Pending (scheduler sees the task, matches it against fleet nodes)
Scheduled (assignedNode=m5-max)
Running (foreman-agent claims it, native loop starts)
Succeeded (loop terminated; transcript persisted; on GO, branch pushed)

Time to terminal: usually 3-10 minutes on a small issue.

6. Verify the branch

On a GO outcome:

# The status.result.extra carries the branch and commit SHA:
kubectl get agentictask m3-coder-demo -o jsonpath='{.status.result}' | jq

# Confirm the branch is on the fork:
gh api repos/Defilan/LLMKube/branches/foreman/issue-<N> | jq .commit.sha
gh api repos/Defilan/LLMKube/commits/foreman/issue-<N> | jq '.commit.message'

# The commit message MUST end with `Fixes #<N>` and MUST carry the
# DCO sign-off the executor added via `git commit -s`.
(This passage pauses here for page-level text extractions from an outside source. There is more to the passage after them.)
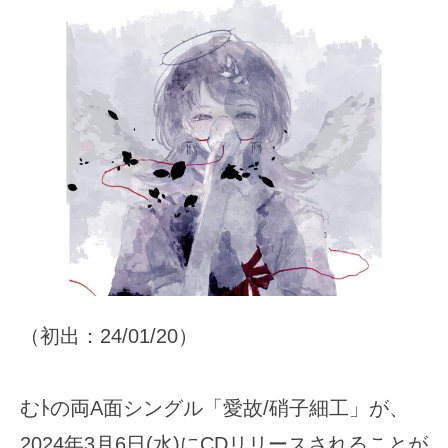
（初出：24/01/20）
むﾄの両A面シングル「愛故/硝子細工」が、
2024年3月6日(水)にCDリリースされることが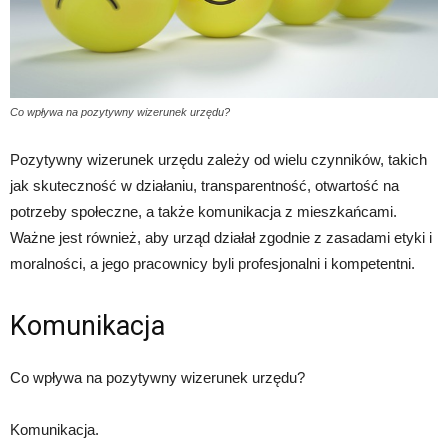
Co wpływa na pozytywny wizerunek urzędu?
Pozytywny wizerunek urzędu zależy od wielu czynników, takich
jak skuteczność w działaniu, transparentność, otwartość na
potrzeby społeczne, a także komunikacja z mieszkańcami.
Ważne jest również, aby urząd działał zgodnie z zasadami etyki i
moralności, a jego pracownicy byli profesjonalni i kompetentni.
Komunikacja
Co wpływa na pozytywny wizerunek urzędu?
Komunikacja.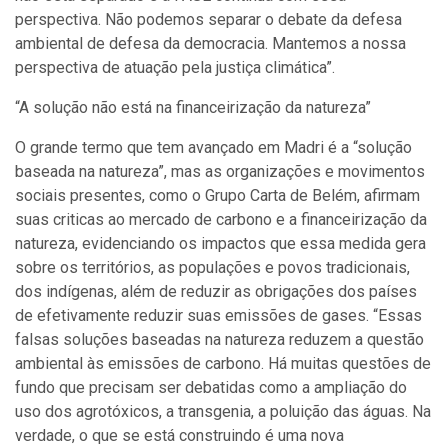
perspectiva. Não podemos separar o debate da defesa
ambiental de defesa da democracia. Mantemos a nossa
perspectiva de atuação pela justiça climática”.
“A solução não está na financeirização da natureza”
O grande termo que tem avançado em Madri é a “solução
baseada na natureza”, mas as organizações e movimentos
sociais presentes, como o Grupo Carta de Belém, afirmam
suas criticas ao mercado de carbono e a financeirização da
natureza, evidenciando os impactos que essa medida gera
sobre os territórios, as populações e povos tradicionais,
dos indígenas, além de reduzir as obrigações dos países
de efetivamente reduzir suas emissões de gases. “Essas
falsas soluções baseadas na natureza reduzem a questão
ambiental às emissões de carbono. Há muitas questões de
fundo que precisam ser debatidas como a ampliação do
uso dos agrotóxicos, a transgenia, a poluição das águas. Na
verdade, o que se está construindo é uma nova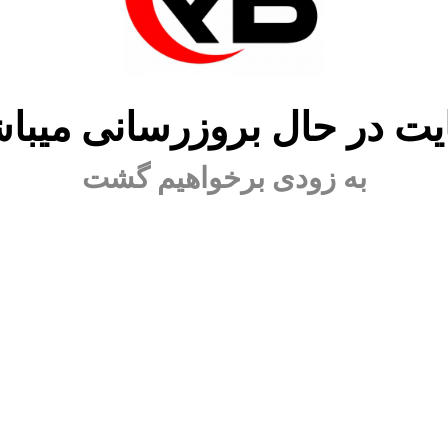
ت در حال بروزرسانی میبا
به زودی برخواهیم گشت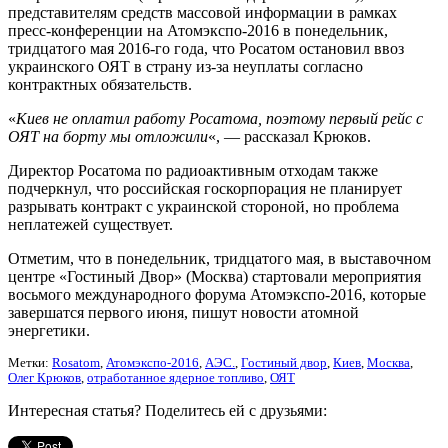
представителям средств массовой информации в рамках
пресс-конференции на Атомэкспо-2016 в понедельник,
тридцатого мая 2016-го года, что Росатом остановил ввоз
украинского ОЯТ в страну из-за неуплаты согласно
контрактных обязательств.
«
Киев не оплатил работу Росатома, поэтому первый рейс с
ОЯТ на борту мы отложили
«, — рассказал Крюков.
Директор Росатома по радиоактивным отходам также
подчеркнул, что российская госкорпорация не планирует
разрывать контракт с украинской стороной, но проблема
неплатежей существует.
Отметим, что в понедельник, тридцатого мая, в выставочном
центре «Гостиный Двор» (Москва) стартовали мероприятия
восьмого международного форума Атомэкспо-2016, которые
завершатся первого июня, пишут новости атомной
энергетики.
Метки:
Rosatom
,
Атомэкспо-2016
,
АЭС.
,
Гостиный двор
,
Киев
,
Москва
,
Олег Крюков
,
отработанное ядерное топливо
,
ОЯТ
Интересная статья? Поделитесь ей с друзьями: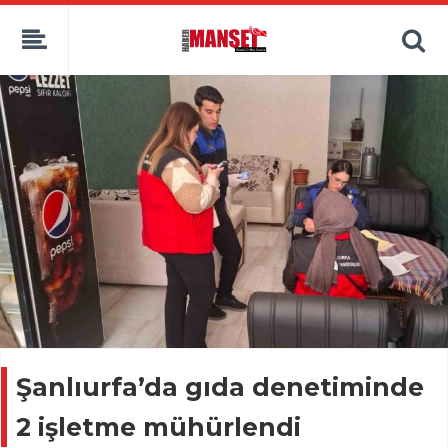
Şanlıurfa’da gıda denetiminde
2 işletme mühürlendi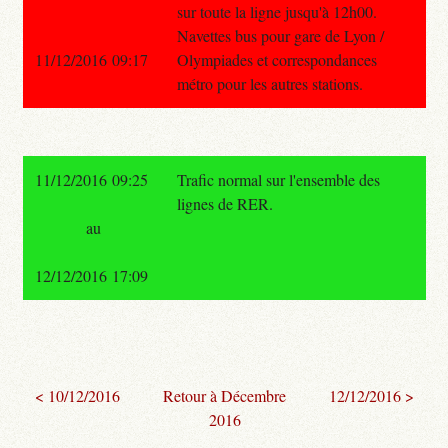
sur toute la ligne jusqu'à 12h00.
Navettes bus pour gare de Lyon /
11/12/2016 09:17
Olympiades et correspondances
métro pour les autres stations.
11/12/2016 09:25
Trafic normal sur l'ensemble des
lignes de RER.
au
12/12/2016 17:09
< 10/12/2016
Retour à Décembre
12/12/2016 >
2016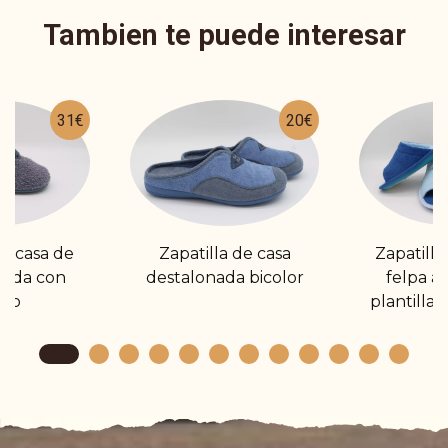
Tambien te puede interesar
31€
20€
de casa de
Zapatilla de casa
Zapatilla
rada con
destalonada bicolor
felpa a
cro
plantilla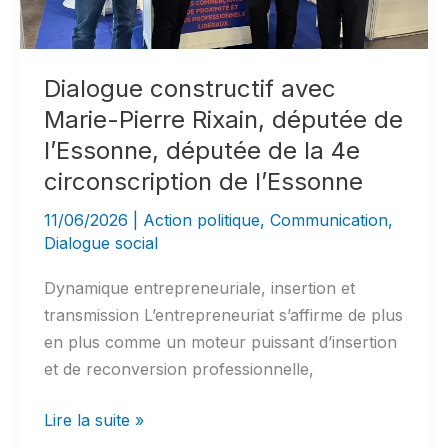
Dialogue constructif avec
Marie-Pierre Rixain, députée de
l’Essonne, députée de la 4e
circonscription de l’Essonne
11/06/2026
|
Action politique
,
Communication
,
Dialogue social
Dynamique entrepreneuriale, insertion et
transmission L’entrepreneuriat s’affirme de plus
en plus comme un moteur puissant d’insertion
et de reconversion professionnelle,
Dialogue
Lire la suite »
constructif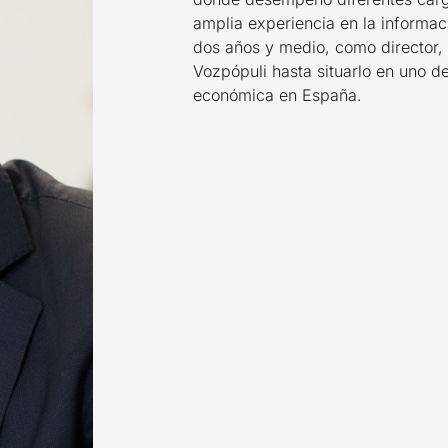
amplia experiencia en la informac
dos años y medio, como director, h
Vozpópuli hasta situarlo en uno d
económica en España.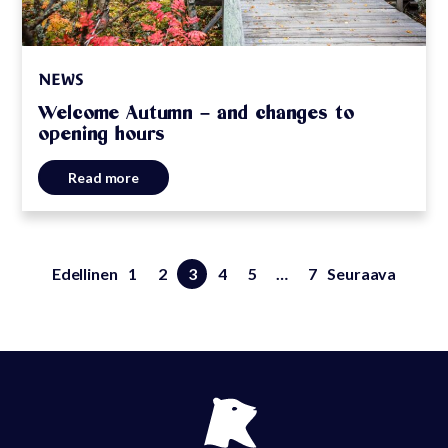
NEWS
Welcome Autumn – and changes to
opening hours
Read more
Edellinen
1
2
3
4
5
…
7
Seuraava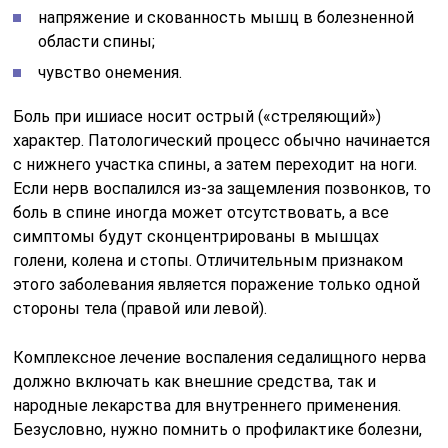
напряжение и скованность мышц в болезненной
области спины;
чувство онемения.
Боль при ишиасе носит острый («стреляющий»)
характер. Патологический процесс обычно начинается
с нижнего участка спины, а затем переходит на ноги.
Если нерв воспалился из-за защемления позвонков, то
боль в спине иногда может отсутствовать, а все
симптомы будут сконцентрированы в мышцах
голени, колена и стопы. Отличительным признаком
этого заболевания является поражение только одной
стороны тела (правой или левой).
Комплексное лечение воспаления седалищного нерва
должно включать как внешние средства, так и
народные лекарства для внутреннего применения.
Безусловно, нужно помнить о профилактике болезни,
7. Open the PR (manual in M3; automated in v0.2)

gh pr create   --repo defilantech/LLMKube   --base main   --head Defilan:foreman/issue-<N>   --title "$(gh api repos/Defilan/LLMKube/commits/foreman/issue-<N> | jq -r .commit.message | head -1)"   --body-file - <<'BODY'
## What

(Quote the relevant excerpt of `status.result.summary` here.)

## Why

(Quote the issue's motivation.)

## How

(Quote the model's plan-line + the verification it ran.)

## Checklist

- [x] Built locally via the foreman coder agent.
- [x] `make fmt vet lint test` passed inside the agent's workspace
      (see transcript ConfigMap `foreman-transcript-m3-coder-demo`).
- [x] DCO sign-off present.

Fixes #<N>
BODY

What “good” looks like

A clean M3 demo run produces:

One AgenticTask in Succeeded / verdict=GO.
One ConfigMap foreman-transcript-m3-coder-demo carrying the full turn-by-turn transcript (truncated marker only if the run exceeded ~1 MiB).
One branch foreman/issue-<N> on Defilan/LLMKube whose head commit is authored by Foreman Bot, carries Fixes #<N> in the trailer, and Signed-off-by: Foreman Bot ....

What can go wrong

status.result.extra.outcome == "EXECUTOR-PRECONDITION-FAILED" with reason=AgentNotFound: the Agent CR was deleted between scheduling and execution. Reapply config/foreman/agents/qwen36-35b-carnice-mtp-coder.yaml.
outcome=PUSH-FAILED: the GitHub token lacks public_repo scope, or the fork’s main moved under us. Rotate the token or rebase your fork against upstream and re-run.
outcome=COMMIT-REJECTED: usually a pre-commit hook in the workspace that the model could not satisfy. Check the transcript; the bash tool’s stderr will show the rejection. Fixable by either improving the system prompt or removing the hook for foreman runs.
outcome=NO-CHANGES: the model emitted verdict=GO but never edited a file. Honest report: the loop’s reasoning is in the transcript. Often signals the model decided the issue was already fixed mid-run but did not flip to NO-GO.
outcome=LOOP-INCOMPLETE with reason=MaxTurnsExhausted: the model ran maxTurns (80 on the Carnice coder) without calling submit_result. Either the issue was too complex (raise to a human) or the prompt needs tightening.
outcome=LOOP-INCOMPLETE with reason=AssistantHallucinatedFinish: the model emitted plain text instead of a tool call. The system prompt explicitly forbids this; if it recurs, the prompt’s “no === VERDICT === text markers” line needs to be more emphatic, or the model needs a higher-quality function-calling fine-tune.

What is not in M3

Multi-step pipelines (coder → gate → reviewer): the gate Agent on ShadowStack lands in M4; the reviewer Agent on the Mac Studio in M5.
Automated PR creation: still a manual step here. M4 wires it alongside the gate.
A Workload CR that fans an intent out across many tasks: M6.
Anything cross-cluster: foreman-agent runs on the M5 Max only in v0.1.